Bhutan is predominantly a Buddhist kingdom. This is reflected in the thousands of monasteries, temples, stupas and prayer flags that mark the country’s rugged and beautiful mountainous terrain.
More than 70 percent of Bhutanese follow either the Drukpa Kagyu lineage or the Nyingma school of Tibetan Buddhism.
The country’s monk population of around 8,000 is higher than the country’s standing army.
The Lhotshampa communities, who inhabit the southern foothills bordering India, follow Hinduism. Christians are present in small numbers and generally among the Lhotsham population.
The southern regions have numerous Hindu temples and a Patshala catering to the study of Sanskrit. The construction of the first Hindu temple in the capital, Thimphu, began toward the end of 2012 funded by the government.

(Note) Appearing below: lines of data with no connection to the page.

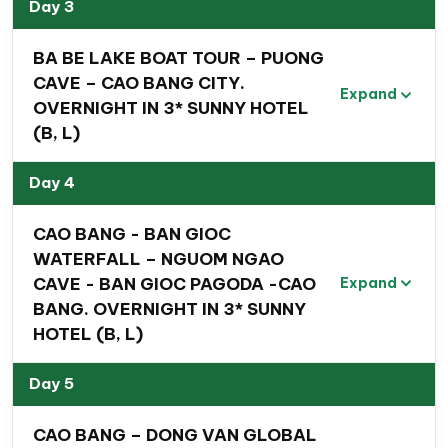
Day 3
Son- Ba Be – Cao Bang- Ha
Giang- Hanoi
BA BE LAKE BOAT TOUR – PUONG
CAVE – CAO BANG CITY.
Expand
OVERNIGHT IN 3* SUNNY HOTEL
(B, L)
Day 4
CAO BANG - BAN GIOC
WATERFALL – NGUOM NGAO
CAVE - BAN GIOC PAGODA -CAO
Expand
BANG. OVERNIGHT IN 3* SUNNY
HOTEL (B, L)
Day 5
CAO BANG – DONG VAN GLOBAL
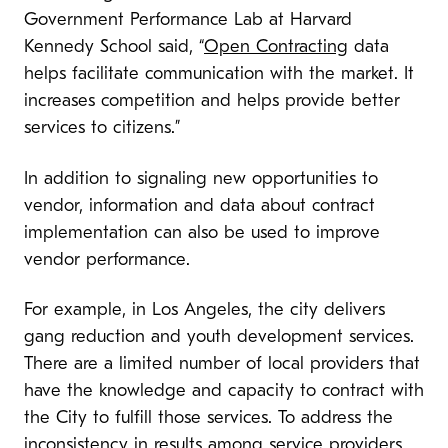
Government Performance Lab at Harvard
Kennedy School said, “
Open Contracting
data
helps facilitate communication with the market. It
increases competition and helps provide better
services to citizens.”
In addition to signaling new opportunities to
vendor, information and data about contract
implementation can also be used to improve
vendor performance.
For example, in Los Angeles, the city delivers
gang reduction and youth development services.
There are a limited number of local providers that
have the knowledge and capacity to contract with
the City to fulfill those services. To address the
inconsistency in results among service providers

According to the Constitution, Drukpa Kagyu is the state religion of Bhutan and Buddhism is the country’s spiritual heritage. Religious institutions and personalities bear the responsibility of promoting the country’s Buddhist heritage.
Religion and politics are separate according to the Constitution and religious personalities and people registered with religious institutions do not have a right to vote. This is to ensure that religion is above politics.
The constitution guarantees religious freedom and Bhutanese citizens can follow any faith they want proselytization is not permitted.
Bhutan has a religious organisations Act (2007), which aims to protect the country’s spiritual heritage. All religious organisations are required to register with the regulatory authority created by the Act. The authority has the responsibility of managing and regulating religious organisations expect the central monastic body.
In managing the religious organisations, the authority must do so to promote the values of peace, non -violence, tolerance and compassion. Religious organisations are required to be transparent and respect indigenous customs, identity, culture and values.